Brasília - Diferentemente do que previu o governo federal, os imóveis financiados no programa Minha Casa, Minha Vida não estão majoritariamente registrados em nome de mulheres. Os homens continuam sendo a maioria e respondem por 64% dos contratos para financiamento de 9.140 unidades realizados até meados de agosto. As mulheres são apenas 36%.
Independentemente do desejo do governo, a Caixa considera titular do financiamento quem tem maior participação na renda na família. E, segundo essa avaliação, os homens têm levado vantagem até agora.

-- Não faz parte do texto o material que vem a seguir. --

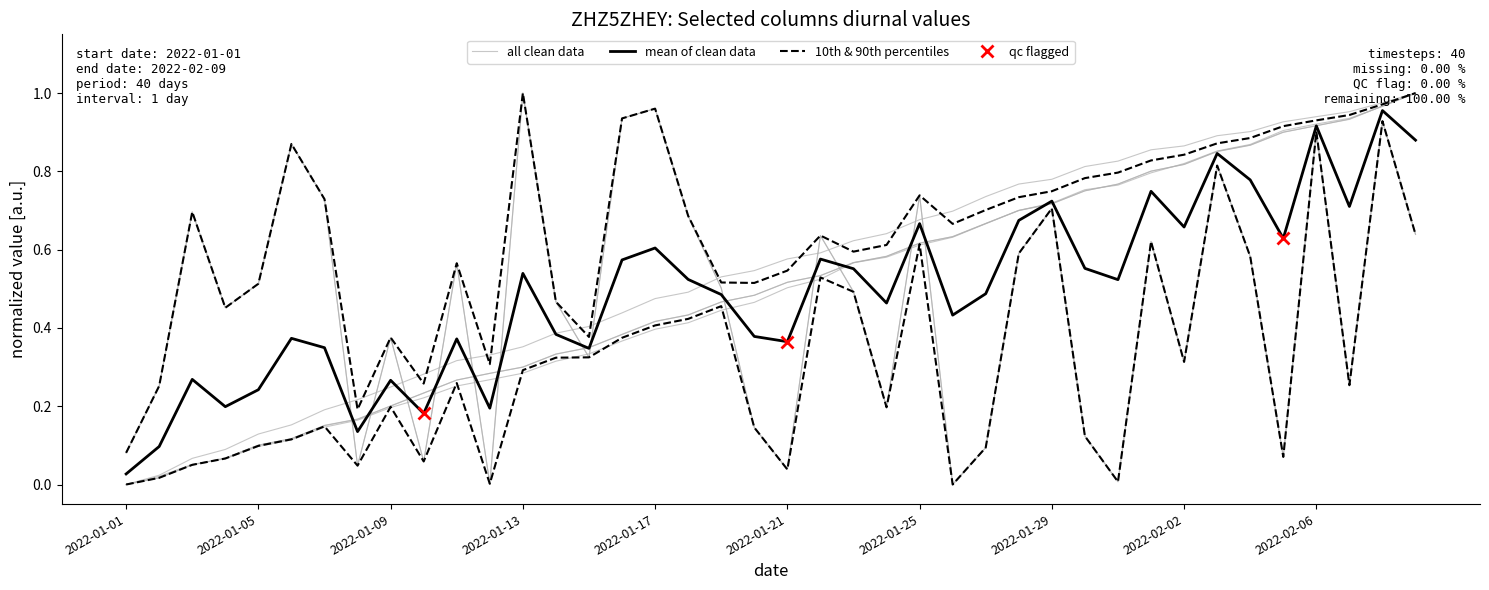

Reading left to right, what are all the values shown in this chart?

col_3: 0.1	0.3	0.7	0.5	0.5	0.9	0.7	0.0	0.4	0.1	0.6	0.0	1.0	0.5	0.3	0.9	1.0	0.7	0.5	0.1	0.0	0.6	0.5	0.2	0.7	0.0	0.1	0.6	0.7	0.1	0.0	0.6	0.3	0.8	0.6	0.1	0.9	0.3	0.9	0.6
col_6: 0.0	0.0	0.1	0.1	0.1	0.1	0.1	0.2	0.2	0.2	0.3	0.3	0.3	0.3	0.3	0.4	0.4	0.4	0.4	0.5	0.5	0.5	0.6	0.6	0.6	0.6	0.7	0.7	0.7	0.8	0.8	0.8	0.8	0.9	0.9	0.9	0.9	0.9	1.0	1.0
col_7: 0.0	0.0	0.1	0.1	0.1	0.1	0.2	0.2	0.2	0.2	0.3	0.3	0.3	0.3	0.4	0.4	0.4	0.4	0.5	0.5	0.5	0.5	0.6	0.6	0.6	0.6	0.7	0.7	0.7	0.8	0.8	0.8	0.8	0.9	0.9	0.9	0.9	0.9	1.0	1.0
col_15: 0.1	0.3	0.7	0.5	0.5	0.9	0.7	0.0	0.4	0.1	0.6	0.0	1.0	0.5	0.3	0.9	1.0	0.7	0.5	0.1	0.0	0.6	0.5	0.2	0.7	0.0	0.1	0.6	0.7	0.1	0.0	0.6	0.3	0.8	0.6	0.1	0.9	0.3	0.9	0.6
col_19: 0.0	0.0	0.1	0.1	0.1	0.1	0.2	0.2	0.2	0.2	0.3	0.3	0.3	0.3	0.3	0.4	0.4	0.4	0.5	0.5	0.5	0.5	0.6	0.6	0.6	0.6	0.7	0.7	0.7	0.8	0.8	0.8	0.8	0.9	0.9	0.9	0.9	0.9	1.0	1.0
col_20: 0.0	0.0	0.1	0.1	0.1	0.2	0.2	0.2	0.2	0.3	0.3	0.3	0.4	0.4	0.4	0.4	0.5	0.5	0.5	0.5	0.6	0.6	0.6	0.6	0.7	0.7	0.7	0.8	0.8	0.8	0.8	0.9	0.9	0.9	0.9	0.9	0.9	1.0	1.0	1.0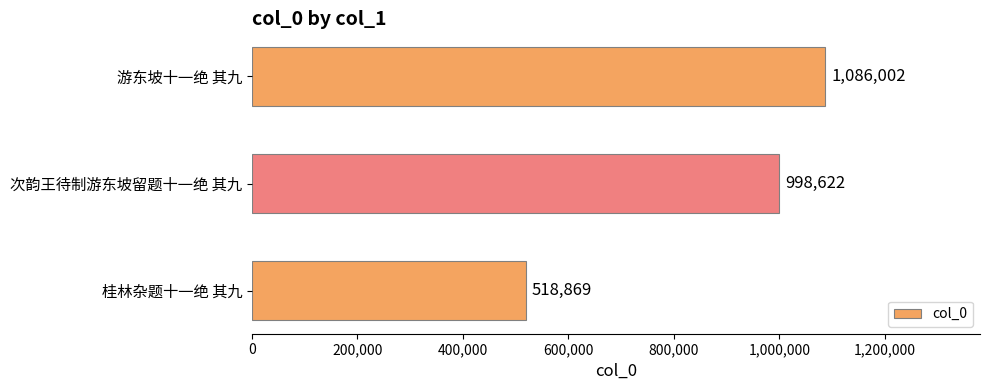

Reading bottom to top, list all the values displayed in this chart.

518869	998622	1086002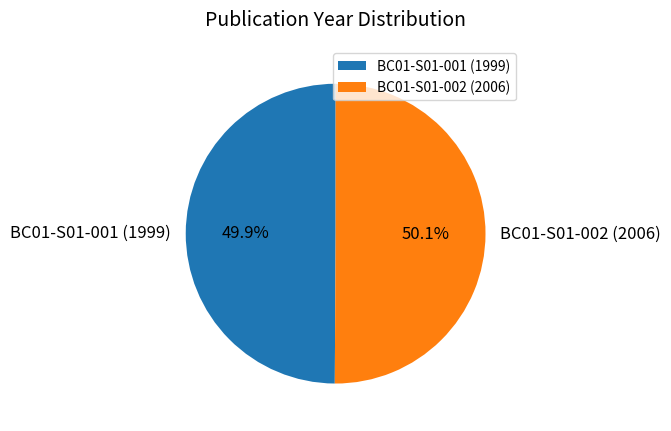

To the nearest percent, what portion does BC01-S01-002 (2006) represent?

50%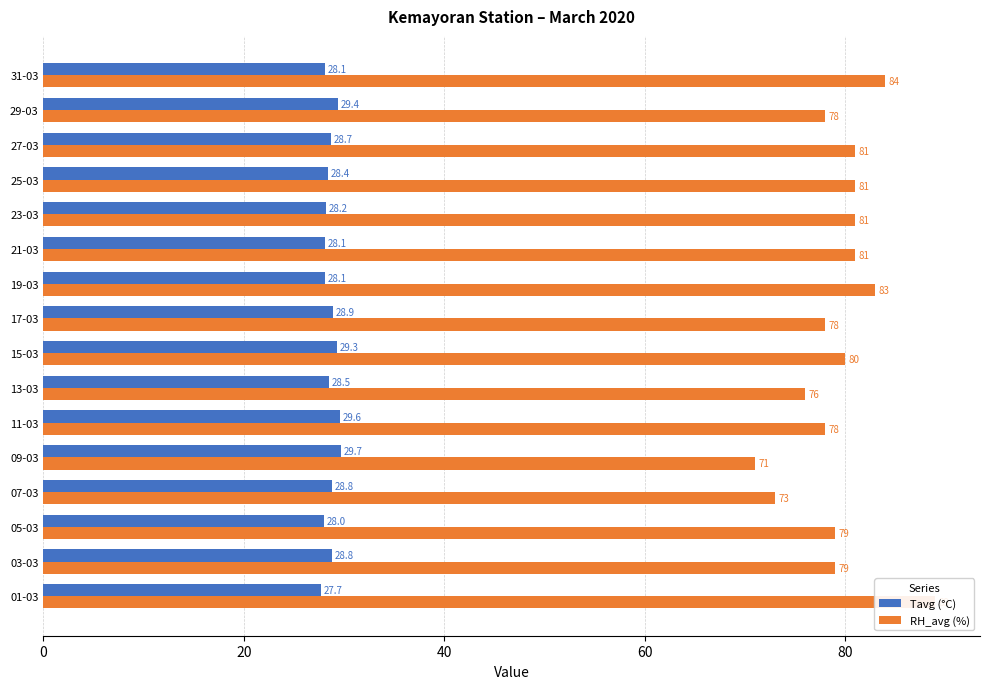

List the series in order of their peak value, highest first.

RH_avg (%), Tavg (°C)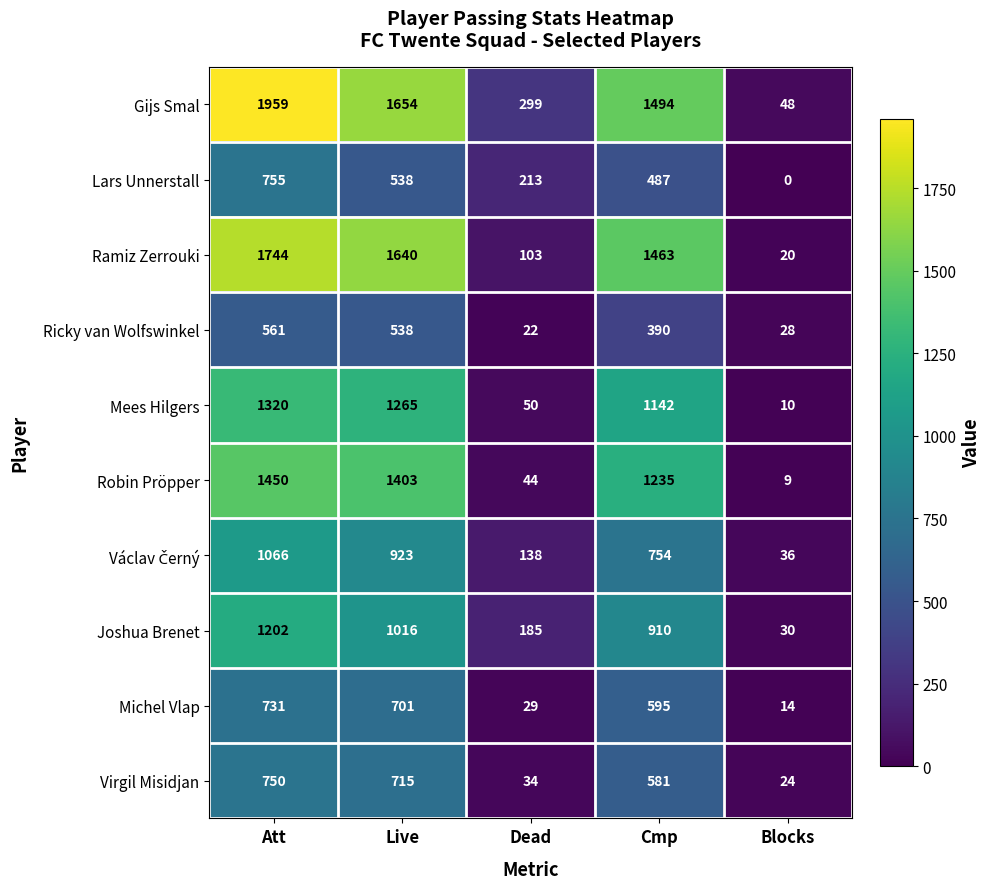

What is the total value across all series at Att?

11538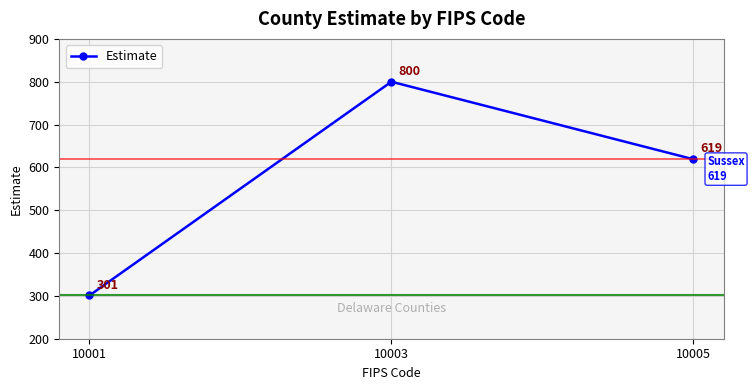

Reading left to right, what are all the values shown in this chart?

301	800	619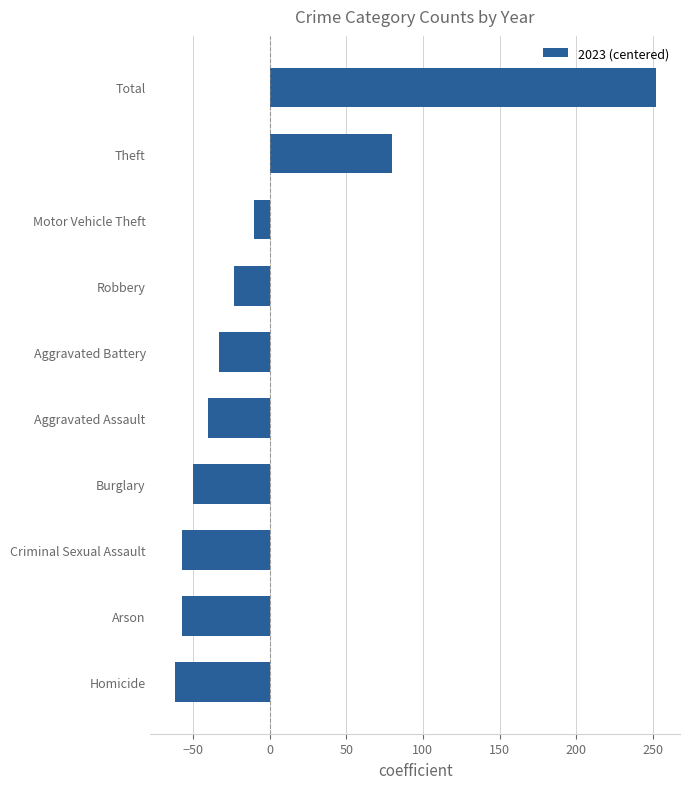

What is the difference between the second highest and second lowest values?

137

Segundo o governo e os pesquisadores que estudam políticas públicas para mulheres, o registro do imóvel para a mãe dos filhos do casal é uma forma de proteger as crianças, que geralmente são cuidadas pela mulher quando há separação.
“As famílias com crianças pequenas são as mais vulneráveis à pobreza. O imóvel no nome da mulher é uma reivindicação antiga para protegê-las”, diz Hildete de Araújo, especialista em políticas públicas da Universidade Federal Fluminense.
A vendedora Valdileide Rocha Pereira, 36 anos, concorda com a recomendação de que o imóvel fique no nome da mulher. Ela acaba de pegar as chaves de um apartamento em São Paulo financiado segundo as regras do programa habitacional do governo. Valdileide diz que é mais seguro ter o registro em seu nome. “A mulher pensa mais nos filhos”, diz ela, que nunca casou no papel com o ex-companheiro e pai de seu filho.
O consultor técnico da vice-presidência de governo da Caixa Econômica Federal, Teotônio Rezende, afirma que registrar o imóvel no nome do homem não é visto como problema pelo banco. Ele diz que o objetivo é que o benefício chegue às famílias de baixa renda.
O consultor da Caixa diz, entretanto, que, à medida que o programa avançar pelas regiões Norte e Nordeste, o percentual de mulheres responsáveis pelo financiamento deverá crescer. Dados do IBGE apontam que a região Norte é a que concentra mais domicílios sob responsabilidade de mulheres.